In some embodiments, see fig. 2, the cardiovascular health status detecting device comprises a cylinder-like detecting frame 4, a positioning and supporting part 5 for supporting the lower jaw of the testee is arranged at the lower part of the front side opening of the detecting frame 4, the camera device 1 is a camera arranged at the middle part of the rear side of the detecting frame 4, and the optical axis of the camera is coaxial with the detecting frame 4; irradiation device 3 is for centering on the lamp plate that camera device 1 set up, the lamp plate front side evenly is provided with the light source (like LED lamp pearl) to guarantee evenly to shine the people's face region that is surveyed. The distance between the camera and the front opening of the detection frame 4 can be set according to actual needs, for example, in fig. 2, the distance is 20 cm.

Therefore, the cardiovascular health state detection device acquires the original IPPG signal of the face area of the tested person; preprocessing the original IPPG signal; extracting HRV characteristics and average period waveform characteristics according to the preprocessed IPPG signal; inputting the HRV characteristics and the average period waveform characteristics into a pre-trained classification detection model to obtain a detection result of the cardiovascular health state of the detected person; therefore, the detection result is associated with the physiological characteristics with higher dimension, and the accuracy of the detection result is higher.

In summary, although the present invention has been described with reference to the preferred embodiments, the above-described preferred embodiments are not intended to limit the present invention, and those skilled in the art can make various changes and modifications without departing from the spirit and scope of the present invention, which are substantially the same as the present invention.

Claims

1. The cardiovascular health state detection device is characterized by comprising a camera device and a processing device;

the camera device is used for collecting a face video of the tested person;

2. The apparatus for detecting cardiovascular health status of claim 1, wherein the processing means, when acquiring the raw IPPG signal of the face region of the subject according to the face video:

acquiring a face video of the tested person;

selecting an ROI (region of interest) region of each green channel image;

3. The apparatus according to claim 1, wherein the image capturing device captures a facial video of the subject at a frame rate of 30 fps.

4. The cardiovascular health status detection apparatus of claim 1, wherein the preprocessing comprises a trending process, a moving average process, and a band-pass filtering denoising process.

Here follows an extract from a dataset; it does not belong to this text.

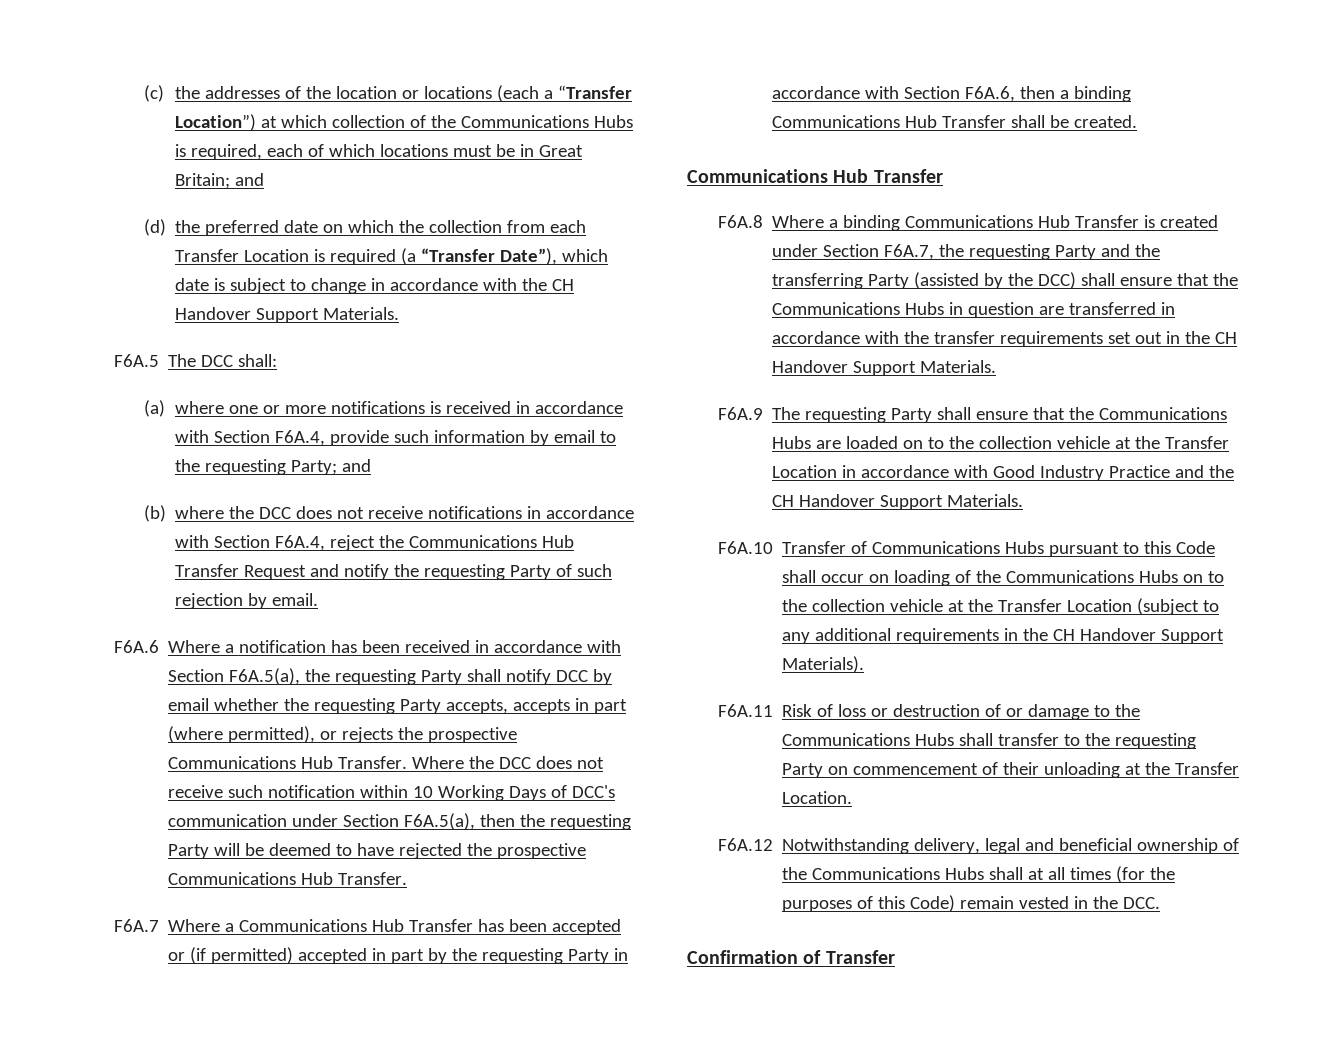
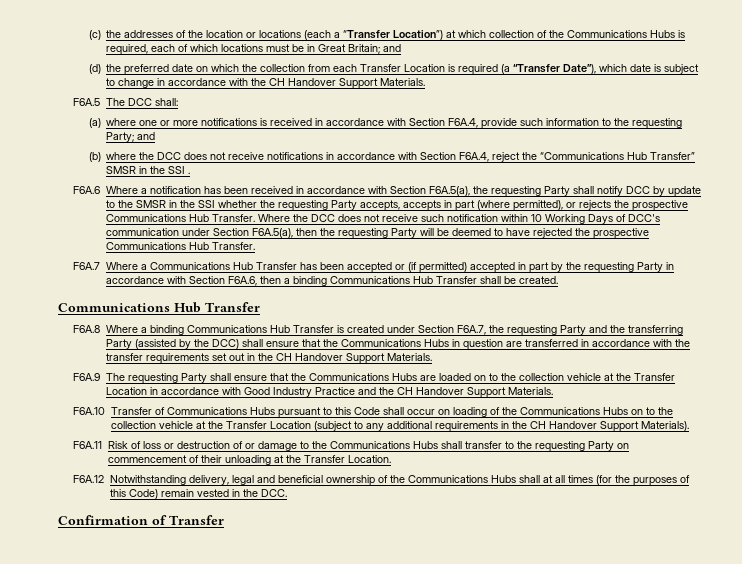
[529,430,595,446] by email -> (600, 122) none
[409,535,575,548] [175,564,613,580] [175,593,319,609] Communications Hub Transfer Request and notify the requesting Party of such rejection by email. -> [540,152,696,160] [106,166,191,174] “Communications Hub Transfer” SMSR in the SSI .
[167,698,209,711] email -> [667,186,701,197] [105,200,215,208] update to the SMSR in the SSI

5. The cardiovascular health status detection apparatus of claim 1, wherein the processing apparatus, when extracting the HRV features from the pre-processed IPPG signal:

carrying out peak point positioning on the preprocessed IPPG signal;

6. The cardiovascular health status detection apparatus of claim 5, wherein the Poincare scattergram distribution features comprise a quantified description of a Poincare scattergram of a major axis of an ellipse, a quantified description of a Poincare scattergram of a minor axis of an ellipse, and a quantified description of a Poincare scattergram of a ratio of the major axis to the minor axis of an ellipse;

7. The cardiovascular health status detection apparatus of claim 1, wherein the average periodic waveform characteristics comprise a main peak amplitude Hb, a descending branch amplitude Hc, a reflection peak amplitude Hd, an average duration T, a main wave occurrence time Tab, and a main wave to dicrotic wave peak interval Tbd; when the processing device extracts the average periodic waveform characteristics according to the preprocessed IPPG signal:

removing the deformed pulse waves according to preset screening conditions;

8. The apparatus for detecting cardiovascular health status of claim 1, further comprising an illuminating device, wherein the illuminating device is used for illuminating the face area of the subject when the image capturing device captures the face video of the subject.